This blog entry is part of my “movie year countdown”. To read more about that check out my first Spout filmblog entry.
Videodrome
I feel like I've discussed this film a fair amount already in different groups around Spout, but I'll try to do a little recap here.
I've only seen three Cronenberg movies but I get a sense from them and from hearing him and other people talk about his movies that his movies are spread out with intellectual ideas both wide and deep. And as is often a virtue in art, it is open to many different interpretations and can lead to many different fruitful discussions. But I am finding that the discussions and ideas his movies lead to are often much more interesting than the movies themselves.
Do you ever find yourself talking and thinking about a filmmaker quite often, but not necessarily ranking them amongst the best or your favorites if you had to make a list? I think Cronenberg may be like this for me. Maybe also Peter Greenaway. Or even Werner Herzog. Although it is impossible for me to say I don't love Herzog.
Many people involved in Videodrome have commented on how prophetic it was. When you think about the time in which is was made, yes it is in many ways. I wonder how much of a stretch it was to prophesize the fact that technology would continue to suck us into no only a world of fantasy, but would also help turn that fantasy into a reality. Where the medium is the message. And where even our own physical being has started to become part of the technology.
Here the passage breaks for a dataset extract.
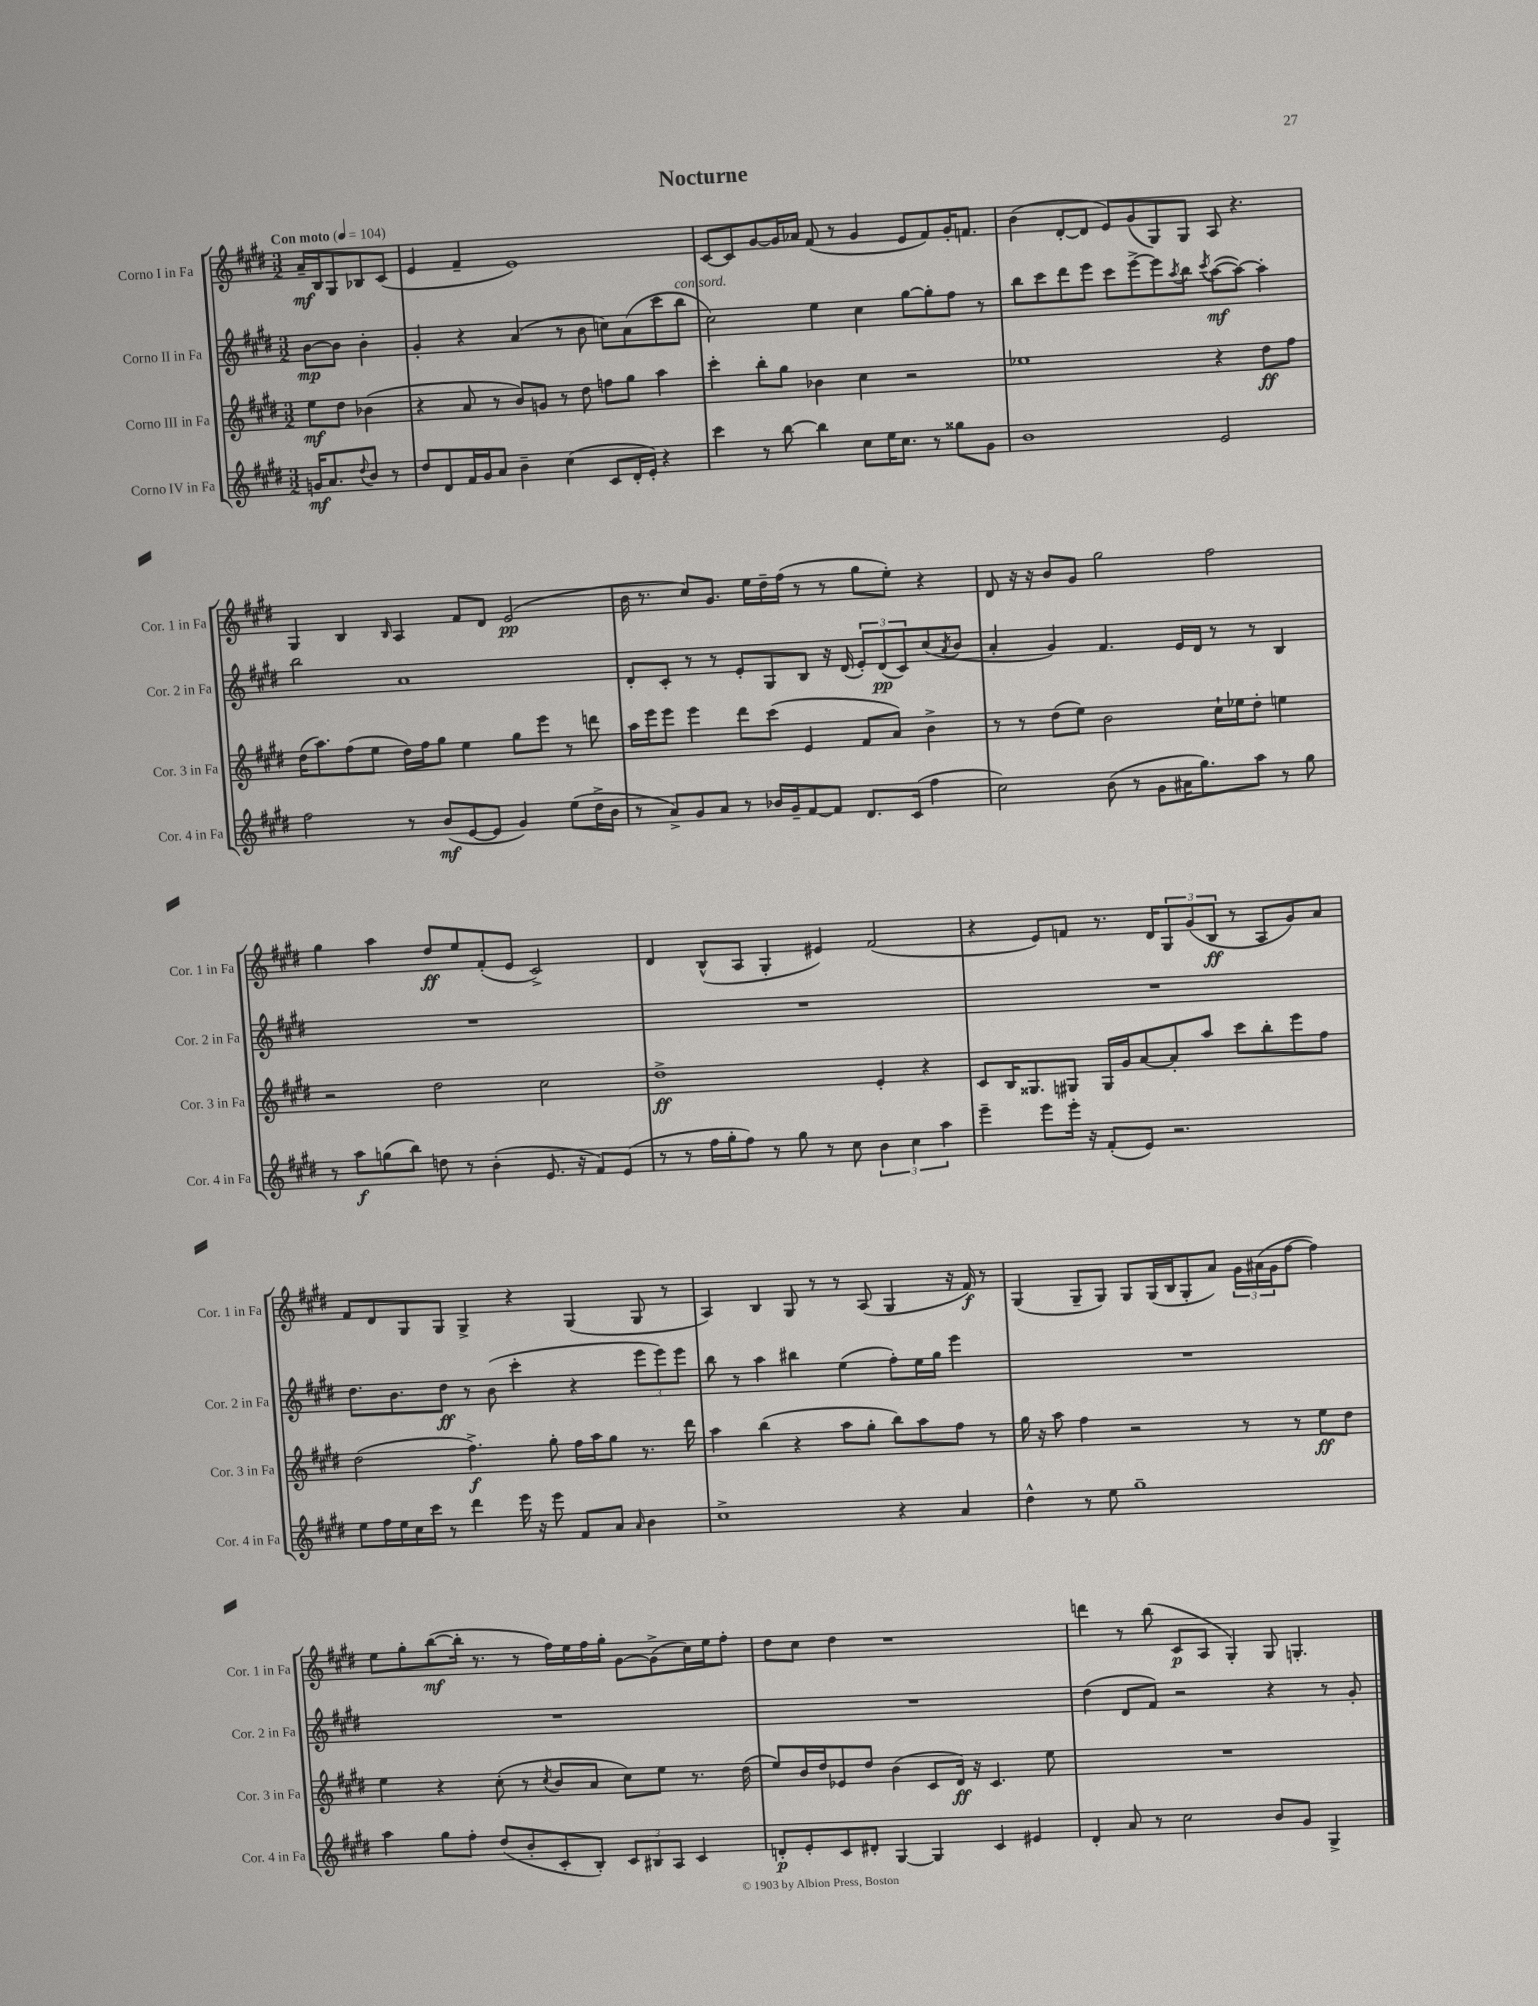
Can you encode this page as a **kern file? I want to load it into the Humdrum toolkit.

I do find it horrifying in a way. I was born at a time where I am just able to remember a time when no one had heard of the internet and when having a home computer was rare. People born soon after me will not have a personal memory of what that world is like. I personally have never know what is is like to be an adult in a world without computers. And it is almost impossible for me to imagine how I would spend my time in a world where TV and computer screens are not around. That's pretty sick.
Well actually I could imagine it. And recently I have been trying to focus more on God and that he is all I really need. Technology has become a new God in our society and for future generations it will be a struggle that people are born into.
People are given instant access to what they want and because they don't even know what they want or need it often turns to a passive indulgence in all kinds of pornography, violence, and other selfish experiences. But what I find interesting is that Videodrome itself and Cronenberg's movie sometimes seem to provide these actual things. Although I am not condemning him, I find it an interesting aspect.